Willem, Maria and Sebastian |
Nature’s Valley is an absolutely beautiful place. A steep road descends through the mountain into lush forest floor dotted with holiday homes surrounded by indigenous plants. It is a conservation area on the edge of the Tsitsikamma National Park housing bush buck and leopard in bountiful Fynbos undergrowth. Tsitsikamma is a Khoisan word meaning 'place of much water' and although it was not safe to dip in the churning ocean, I loved swimming in the brackish waters of the lagoon, like bathing in cold tea - the amber colour drawn from the roots and minerals in the surrounding hills. We stayed there for two weeks with my son-in-law’s family – a generous, warm-hearted house party with at least 16 people staying and many more stopping by on their way through. The heart of the house is the stoep, where people gather for coffee and rusks in the early morning, collapse after a swim or a sup (stand-up paddle board) and congregate in the evening for G&Ts, good conversation and the inevitable braai or potjie. There we stood breathless and watched as a pair of magnificent green loeries swooped down and perched on the wooden rail with a surprising flash of vermillion.
South African loerie |
The stoep is the place of stories: how many dolphins, how strong the current or how long the cycle ride. Everyone brings their own flavour to the feast: the surgeon who told of how no one is allowed so much as a whisper while the heart patient is under the knife; the farmer’s brother who described a bush fire which destroyed acres of Knysna; the Polish girl who raved about boiled cabbage and the accountant who caught someone fiddling the books. We laughed together and shared each other’s lives, but the most special moments were when we stood together holding hands and gave thanks before we ate: for holidays, for friends, for food and for family.
Teddy bear |
Before leaving Africa, we returned for a few days to the windy city. We traversed the southern tip of the continent along the Voortrekker Road through the mountains with their haunches bent together like huge giants huddled in a rugby scrum. We visited a wine farm at Boschendal where I found this amazing metal wire sculpture of Ouma Sarah, sitting on the vertebrae of a whale and musing on the lives of her offspring yet unborn. The book lying beside her is open at the following poem:
It's 3.23 in the morning
and I'm awake
because my great great grandchildren won't let me sleep
my great great grandchildren
ask me in dreams
what did you do when the planet was plundered
what did you do when the earth was unravelling
surely you did something when the seasons started falling?

:: EXERCISE INSTRUCTIONS ::
**1)** Decide whether each statement below agrees with the Nature's Valley piece. Answer yes or no for each, and quote the words of the piece that decide it.
(a) The narrator stayed in Nature's Valley for two weeks.
(b) The ocean was described as safe for swimming.
(c) The metal wire sculpture of Ouma Sarah was found at a wine farm at Boschendal.
**2)** Reproduce word for word the passage of the Nature's Valley piece starting at "South African loerie" and ending at "and for family.".
**3)** Write the next part of the Nature's Valley piece, carrying on after its final line.

:: SUPPLIED ENTRIES ::
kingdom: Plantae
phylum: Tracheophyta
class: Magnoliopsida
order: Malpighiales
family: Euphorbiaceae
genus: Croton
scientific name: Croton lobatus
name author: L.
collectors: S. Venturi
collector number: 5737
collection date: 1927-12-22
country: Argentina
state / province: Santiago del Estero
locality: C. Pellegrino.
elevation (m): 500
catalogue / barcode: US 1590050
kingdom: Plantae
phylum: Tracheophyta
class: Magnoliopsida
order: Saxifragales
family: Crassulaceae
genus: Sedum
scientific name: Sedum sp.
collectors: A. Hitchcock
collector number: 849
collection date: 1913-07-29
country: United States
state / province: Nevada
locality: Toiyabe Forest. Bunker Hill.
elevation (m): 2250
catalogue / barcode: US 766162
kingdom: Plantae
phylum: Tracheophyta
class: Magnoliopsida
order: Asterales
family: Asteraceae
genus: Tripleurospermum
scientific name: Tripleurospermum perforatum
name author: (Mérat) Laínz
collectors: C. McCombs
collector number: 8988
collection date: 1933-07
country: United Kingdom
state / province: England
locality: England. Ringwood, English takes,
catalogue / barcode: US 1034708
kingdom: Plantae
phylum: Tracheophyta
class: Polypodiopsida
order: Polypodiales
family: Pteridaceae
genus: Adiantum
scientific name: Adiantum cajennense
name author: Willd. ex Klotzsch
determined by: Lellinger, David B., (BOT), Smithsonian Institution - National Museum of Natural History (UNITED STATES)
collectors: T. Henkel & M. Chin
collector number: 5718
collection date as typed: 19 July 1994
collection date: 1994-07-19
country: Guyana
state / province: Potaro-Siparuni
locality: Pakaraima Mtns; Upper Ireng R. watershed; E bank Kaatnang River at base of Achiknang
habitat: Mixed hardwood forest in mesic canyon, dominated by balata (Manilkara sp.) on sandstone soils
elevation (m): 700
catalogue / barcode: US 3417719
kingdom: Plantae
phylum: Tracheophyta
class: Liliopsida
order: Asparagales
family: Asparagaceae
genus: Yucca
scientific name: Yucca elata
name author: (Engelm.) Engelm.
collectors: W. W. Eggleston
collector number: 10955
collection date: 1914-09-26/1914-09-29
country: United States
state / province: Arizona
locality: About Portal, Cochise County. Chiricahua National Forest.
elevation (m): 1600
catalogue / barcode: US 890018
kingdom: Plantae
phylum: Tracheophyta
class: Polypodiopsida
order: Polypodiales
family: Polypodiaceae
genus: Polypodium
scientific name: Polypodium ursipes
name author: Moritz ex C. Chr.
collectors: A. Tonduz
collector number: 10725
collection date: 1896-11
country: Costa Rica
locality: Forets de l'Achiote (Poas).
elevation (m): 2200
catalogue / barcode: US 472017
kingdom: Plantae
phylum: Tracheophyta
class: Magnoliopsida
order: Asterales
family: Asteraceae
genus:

:: YOUR WRITTEN ANSWERS ::
**1)**
(a) Yes: "We stayed there for two weeks with my son-in-law’s family"
(b) No: "although it was not safe to dip in the churning ocean"
(c) Yes: "We visited a wine farm at Boschendal where I found this amazing metal wire sculpture of Ouma Sarah"

**2)**
South African loerie |
The stoep is the place of stories: how many dolphins, how strong the current or how long the cycle ride. Everyone brings their own flavour to the feast: the surgeon who told of how no one is allowed so much as a whisper while the heart patient is under the knife; the farmer’s brother who described a bush fire which destroyed acres of Knysna; the Polish girl who raved about boiled cabbage and the accountant who caught someone fiddling the books. We laughed together and shared each other’s lives, but the most special moments were when we stood together holding hands and gave thanks before we ate: for holidays, for friends, for food and for family.

**3)**
as the mammals, reptiles, birds were all dying?
did you fill the streets with protest
when democracy was stolen?
what did you do
once you knew?
(Drew Dellinger)
Ouma Sarah |
Cape Town sits cradled where the mountains sweep down to the sea like our own beloved Mournes. The stark difference is that in Northern Ireland water is in plentiful supply. The Western Cape is in the grip of severe drought. My son-in-law is digging a dry toilet in his back garden because there is now no question of showers or flushing the loo. It is reckoned that Cape Town will finally run out of water by 12 April, already declared 'day zero' and will make history as the first modern metropolis to exhaust its clean water reserves. Very soon there will be one tap per five thousand people and my daughter will have to queue for her allocated 25 litres. ‘How will I carry it?’ she wailed on the phone. ‘On your head, of course,’ I replied. She is dreading the moment when nothing at all comes out of the taps. I am preparing the guest room!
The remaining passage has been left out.